Instruction – Retype exactly the lines that run from the line with "お位牌の文字入れ（戒名入れ）について" to the final line of the entries, keeping both ends and nothing else.

+++

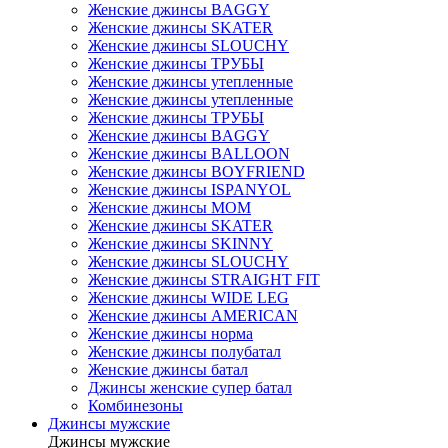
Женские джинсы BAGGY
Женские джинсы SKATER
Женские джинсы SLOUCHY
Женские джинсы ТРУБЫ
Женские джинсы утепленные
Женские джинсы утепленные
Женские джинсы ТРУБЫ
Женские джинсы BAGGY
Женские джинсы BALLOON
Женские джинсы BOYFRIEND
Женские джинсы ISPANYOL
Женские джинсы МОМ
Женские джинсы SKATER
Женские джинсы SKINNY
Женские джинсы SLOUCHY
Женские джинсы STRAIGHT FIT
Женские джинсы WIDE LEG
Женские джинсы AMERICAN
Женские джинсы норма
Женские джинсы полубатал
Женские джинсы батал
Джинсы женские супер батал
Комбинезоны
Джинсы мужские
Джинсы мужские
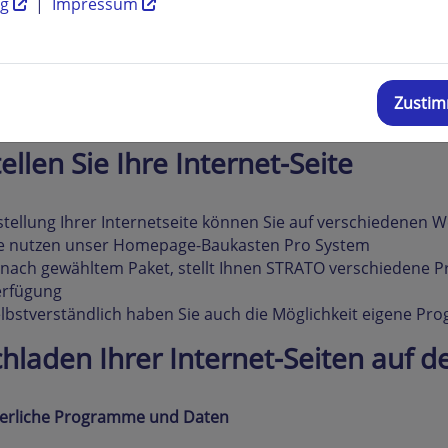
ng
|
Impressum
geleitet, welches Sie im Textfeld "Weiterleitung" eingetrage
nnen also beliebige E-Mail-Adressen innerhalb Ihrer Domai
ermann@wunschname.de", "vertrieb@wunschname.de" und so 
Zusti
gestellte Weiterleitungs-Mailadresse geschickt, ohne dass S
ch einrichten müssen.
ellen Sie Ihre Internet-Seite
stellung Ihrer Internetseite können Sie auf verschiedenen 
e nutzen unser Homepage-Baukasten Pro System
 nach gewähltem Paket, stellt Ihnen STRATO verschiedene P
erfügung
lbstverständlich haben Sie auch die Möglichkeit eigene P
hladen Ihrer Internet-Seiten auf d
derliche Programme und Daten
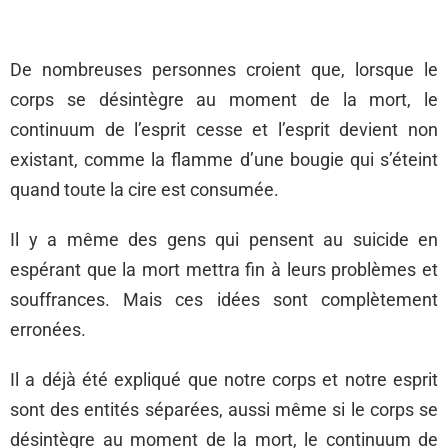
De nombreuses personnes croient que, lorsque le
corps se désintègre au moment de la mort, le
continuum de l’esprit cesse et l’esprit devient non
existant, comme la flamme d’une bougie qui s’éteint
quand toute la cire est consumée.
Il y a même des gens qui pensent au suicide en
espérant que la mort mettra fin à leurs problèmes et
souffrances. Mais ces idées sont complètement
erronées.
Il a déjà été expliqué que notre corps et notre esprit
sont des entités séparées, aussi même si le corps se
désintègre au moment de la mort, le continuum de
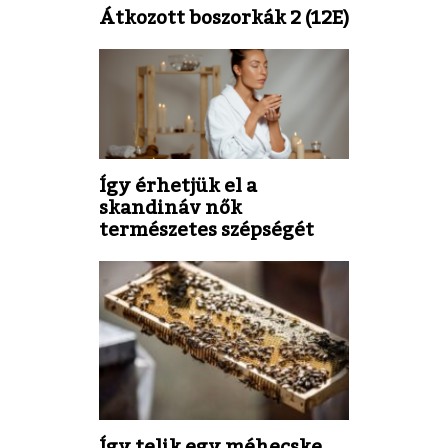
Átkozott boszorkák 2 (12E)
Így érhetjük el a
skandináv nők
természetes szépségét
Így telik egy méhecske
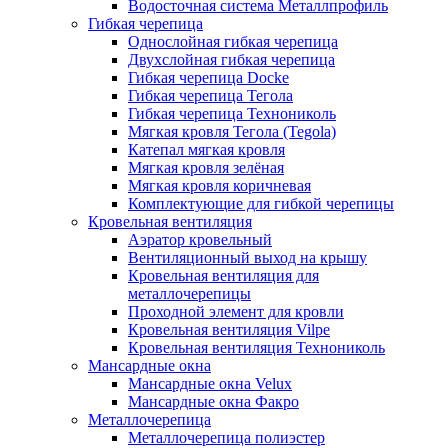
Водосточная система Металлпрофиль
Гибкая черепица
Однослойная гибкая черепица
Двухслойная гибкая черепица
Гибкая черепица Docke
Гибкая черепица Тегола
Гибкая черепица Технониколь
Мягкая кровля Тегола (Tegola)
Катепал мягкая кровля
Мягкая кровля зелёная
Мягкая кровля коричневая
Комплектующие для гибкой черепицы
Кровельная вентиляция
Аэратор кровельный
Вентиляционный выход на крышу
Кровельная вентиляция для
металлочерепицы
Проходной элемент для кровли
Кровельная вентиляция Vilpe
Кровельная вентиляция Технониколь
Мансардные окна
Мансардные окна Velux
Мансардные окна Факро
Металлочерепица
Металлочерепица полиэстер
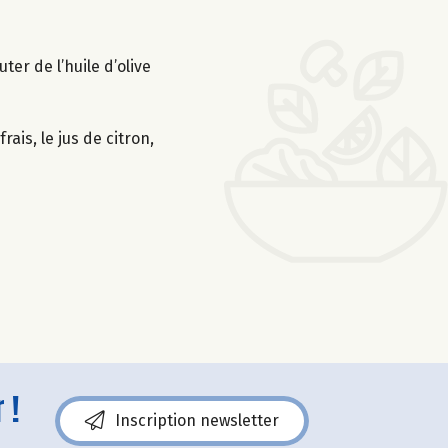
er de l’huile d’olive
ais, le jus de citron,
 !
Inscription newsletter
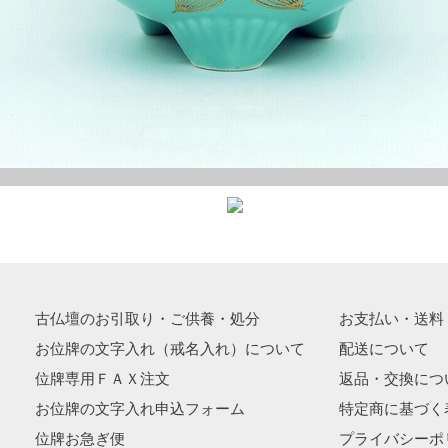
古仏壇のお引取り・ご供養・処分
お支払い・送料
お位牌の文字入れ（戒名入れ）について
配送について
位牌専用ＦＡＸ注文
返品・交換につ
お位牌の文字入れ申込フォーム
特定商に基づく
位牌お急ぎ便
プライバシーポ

+++

Response area –
お位牌の文字入れ（戒名入れ）について
配送について
位牌専用ＦＡＸ注文
返品・交換につ
お位牌の文字入れ申込フォーム
特定商に基づく
位牌お急ぎ便
プライバシーポ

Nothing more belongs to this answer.